O que movimentos como o MST querem é justamente o que o Agro não oferece e grande parte do Congresso não consegue enxergar. Uma agricultura diversa, sem concentração, voltada para o consumidor nacional e espalhada por todo o território nacional. Com quase 40 anos, o movimento tem 450 mil famílias assentadas que se organizam em 1900 associações, 160 cooperativas e 120 agroindústrias.

Em São Miguel do Oeste (SC), 13 cooperativas de assentamentos ligados ao MST se uniram e criaram a marca Terra Viva há 27 anos. Hoje, os produtos atingem um público de 1,7 milhão de consumidores no Sul e no Sudeste. Um desses produtos, inclusive, está na geladeira da minha casa: um leite achocolatado de caixinha. Foi comprado por minha companheira no Armazém do Campo, rede de lojas do MST presente em 34 cidades em 15 estados.
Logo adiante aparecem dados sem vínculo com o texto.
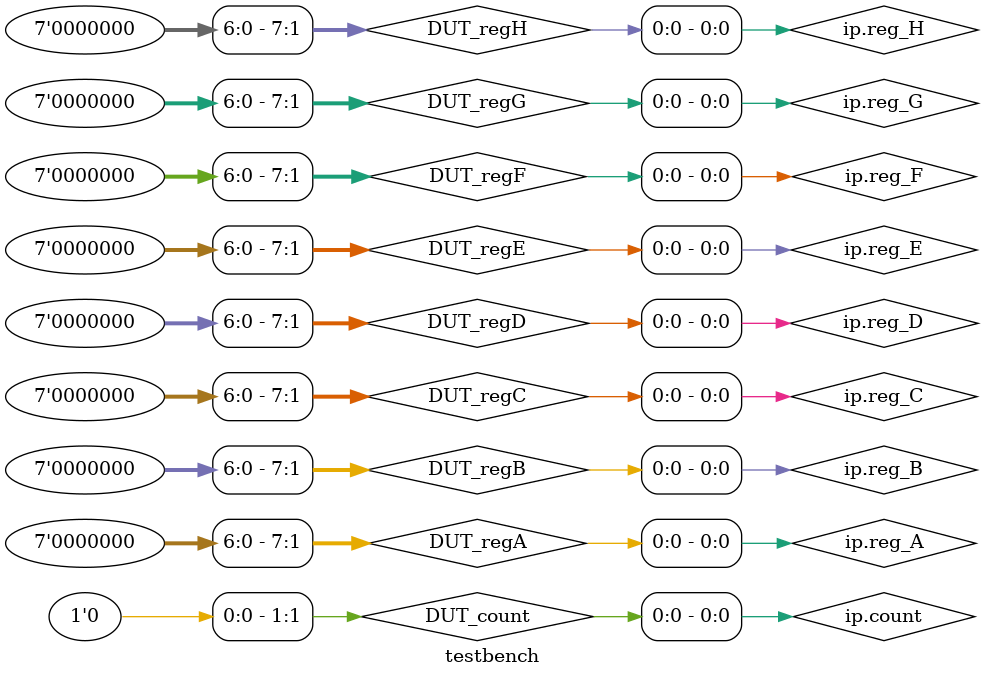
<source format=v>
module testbench();

wire  pclk, presetn, pwrite, psel, penable, pready, pslverr;
wire  [7:0] paddr, pwdata, prdata;
wire  [7:0] DUT_regA, DUT_regB, DUT_regC, DUT_regD, DUT_regE, DUT_regF, DUT_regG, DUT_regH;
wire  [1:0] DUT_count;
assign DUT_count= ip.count;
assign DUT_regA= ip.reg_A;
assign DUT_regB= ip.reg_B;
assign DUT_regC= ip.reg_C;
assign DUT_regD= ip.reg_D;
assign DUT_regE= ip.reg_E;
assign DUT_regF= ip.reg_F;
assign DUT_regG= ip.reg_G;
assign DUT_regH= ip.reg_H;
//encoder
/*
encoder enc_inst(
	.pclk(pclk),
	.preset_n(presetn),
	.pwrite(pwrite),
	.psel(psel),
	.penable(penable),
	.pready(pready),
	.paddr(paddr),
	.prdata(prdata),
	.pslverr(pslverr),
	.reg_A(reg_A),
	.reg_B(reg_B),
	.reg_C(reg_C),
	.reg_D(reg_D),
	.reg_E(reg_E),
	.reg_F(reg_F),
	.reg_G(reg_G),
	.reg_H(reg_H)

);
*/
//ip_core

ip_core ip(
	.pclk(pclk),
	.presetn(presetn),
	.psel(psel),
	.pwrite(pwrite),
	.penable(penable),
	.paddr(paddr),
	.pwdata(pwdata),
	.pready(pready),
	.pslverr(pslverr),
	.prdata(prdata)
);
//assign DUT_count=ip.count;
//assign DUT_regA= ip.reg_A;
//assign DUT_regB= ip.reg_B;
//assign DUT_regC= ip.reg_C;
//assign DUT_regD= ip.reg_D;
//assign DUT_regE= ip.reg_E;
//assign DUT_regF= ip.reg_F;
//assign DUT_regG= ip.reg_G;
//assign DUT_regH= ip.reg_H;


//decoder

//decoder dec_inst(
//	.pclk(pclk),
//	.preset_n(presetn),
//	.pwrite(pwrite),
//	.psel(psel),
//	.penable(penable),
//	.pready(pready),
//	.pslverr(pslverr),
//	.paddr(paddr),
//	.pwdata(pwdata),
//	.prdata(prdata)
//
//);

system_signal system(
	.pclk(pclk),
	.presetn(presetn)

);

cpu_model cpu(
	.cpu_clk(pclk),
	.cpu_rstn(presetn),
	.cpu_pready(pready),
	.cpu_pslverr(pslverr),
	.cpu_pwrite(pwrite),
	.cpu_psel(psel),
	.cpu_penable(penable),
	.cpu_pwdata(pwdata),
	.cpu_prdata(prdata),
	.cpu_paddr(paddr)
);



task result(input reg a);
begin
  if(a) begin
        $display("=========================");
        $display("========TEST_FAILED======");
        $display("=========================");
        end
  else  begin
        $display("=========================");
        $display("========TEST_PASSED======");
        $display("=========================");
        end

end
endtask

endmodule

</source>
Olhando a embalagem e observando o desenho de um super herói com o punho esquerdo erguido e trajando capa vermelha fico pensando na criança que conheci no norte do Mato Grosso, aquele menino que nunca tinha visto gelo. Pensando que a persistência da família dele pode ser recompensada, como aconteceu com os sem-terra de Santa Catarina, que hoje vendem seus produtos para diversos estados.

Tomara que os deputados obtusos que encenam o teatro absurdo na CPI não atrapalhem.